(Task instructions):
For the word "events", count the lines below that contain it. Give the number alone.

Stored records
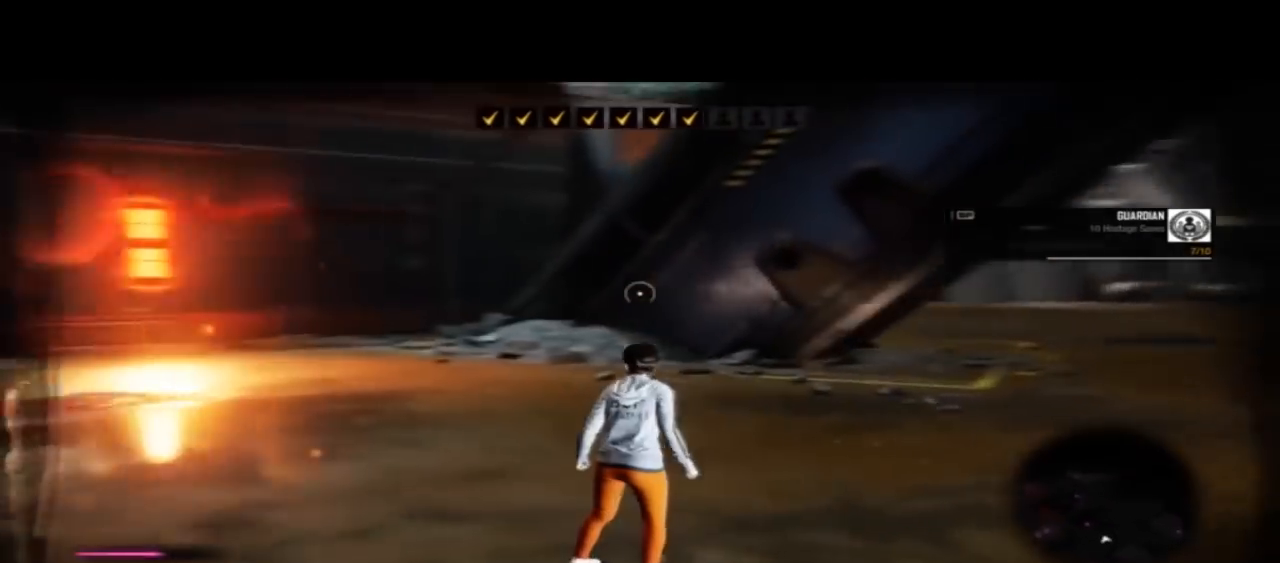
{"buttons": [], "left_stick": "center", "right_stick": "center", "events": [[333, "right_stick", "center"]]}
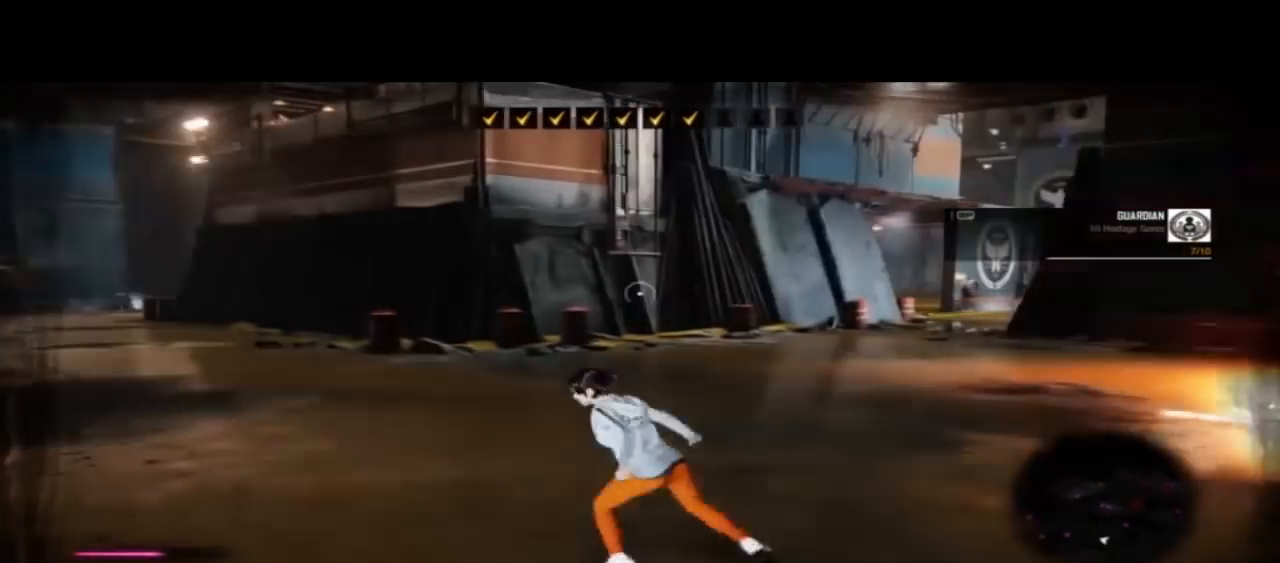
{"buttons": [], "left_stick": "center", "right_stick": "center", "events": []}
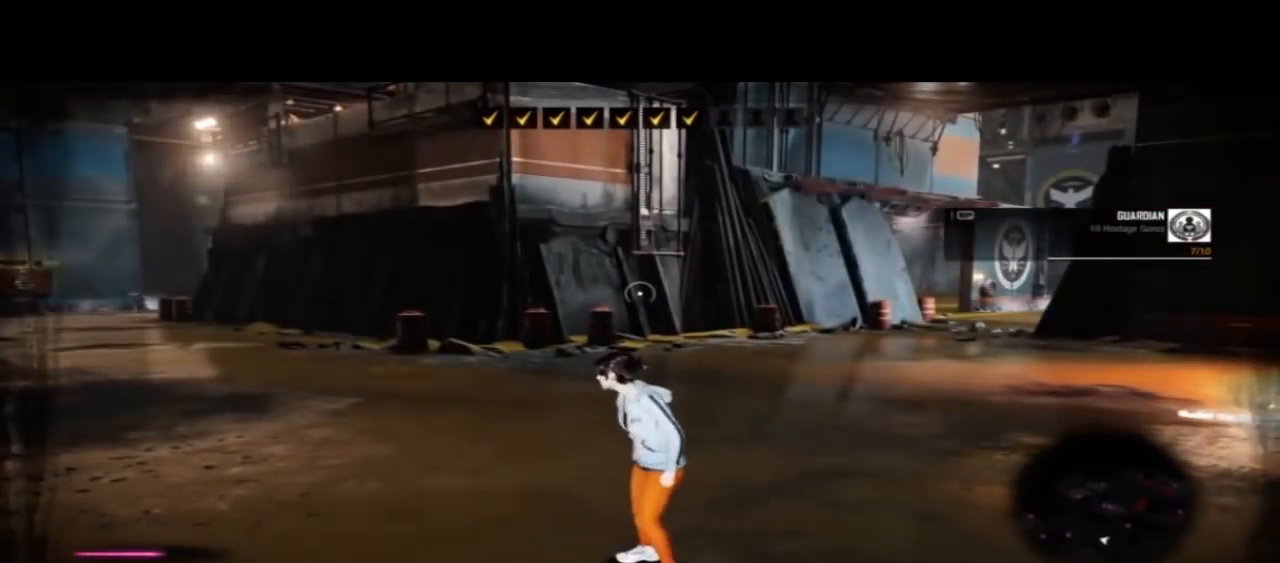
{"buttons": [], "left_stick": "up-right", "right_stick": "center", "events": [[200, "left_stick", "up-right"]]}
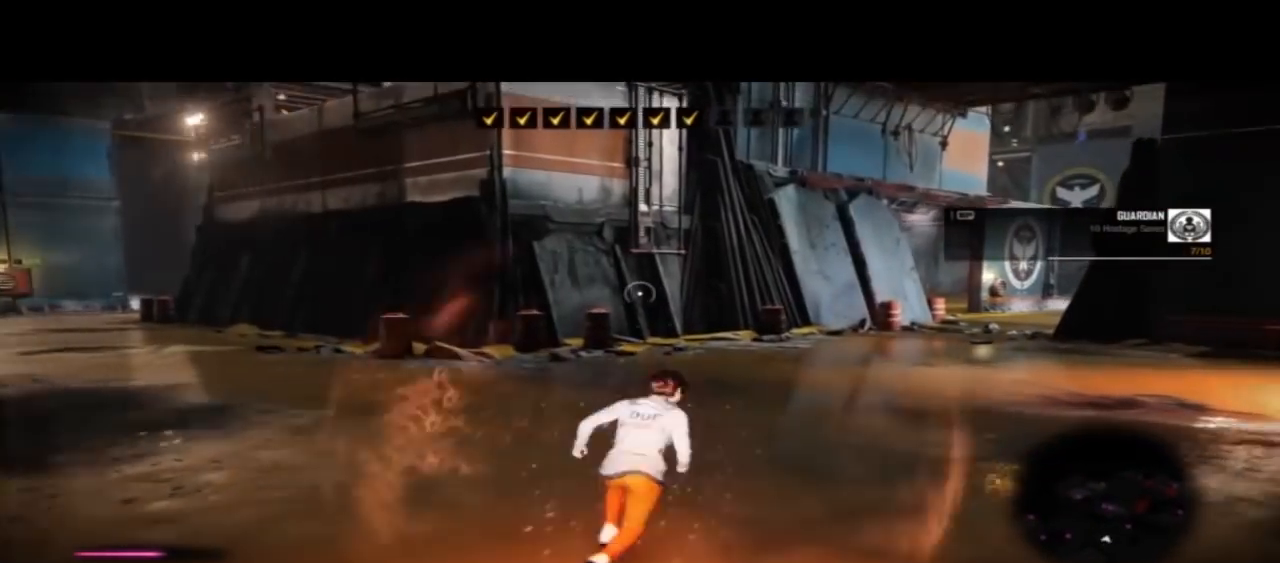
{"buttons": [], "left_stick": "up-right", "right_stick": "center"}
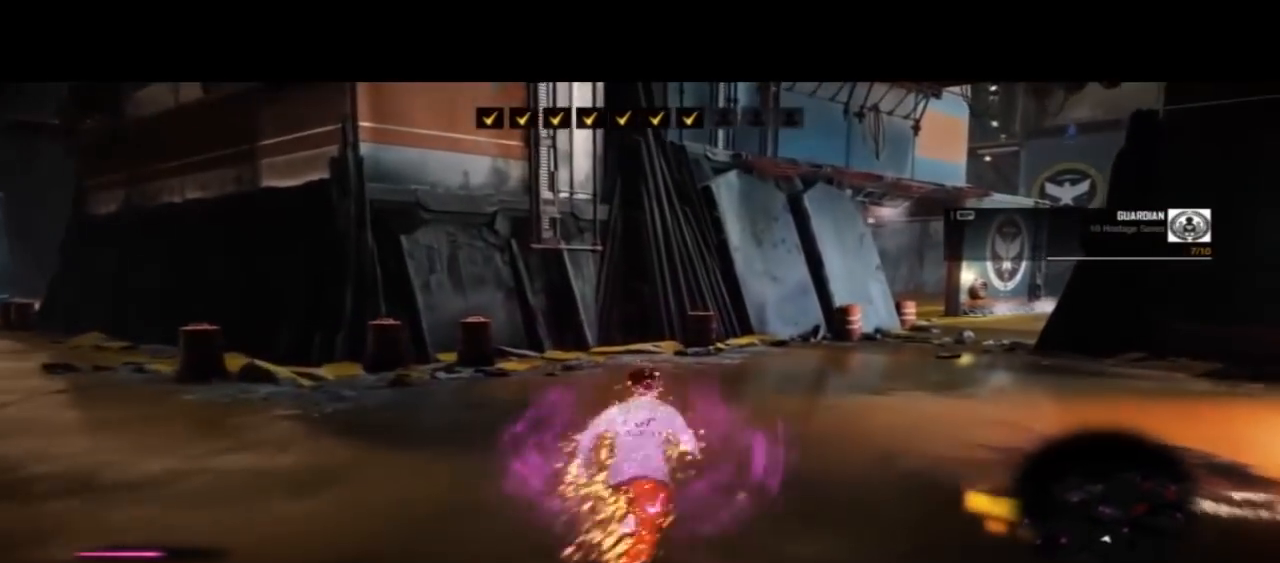
{"buttons": [], "left_stick": "center", "right_stick": "center", "events": [[33, "left_stick", "center"]]}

(Answer to this exercise):
4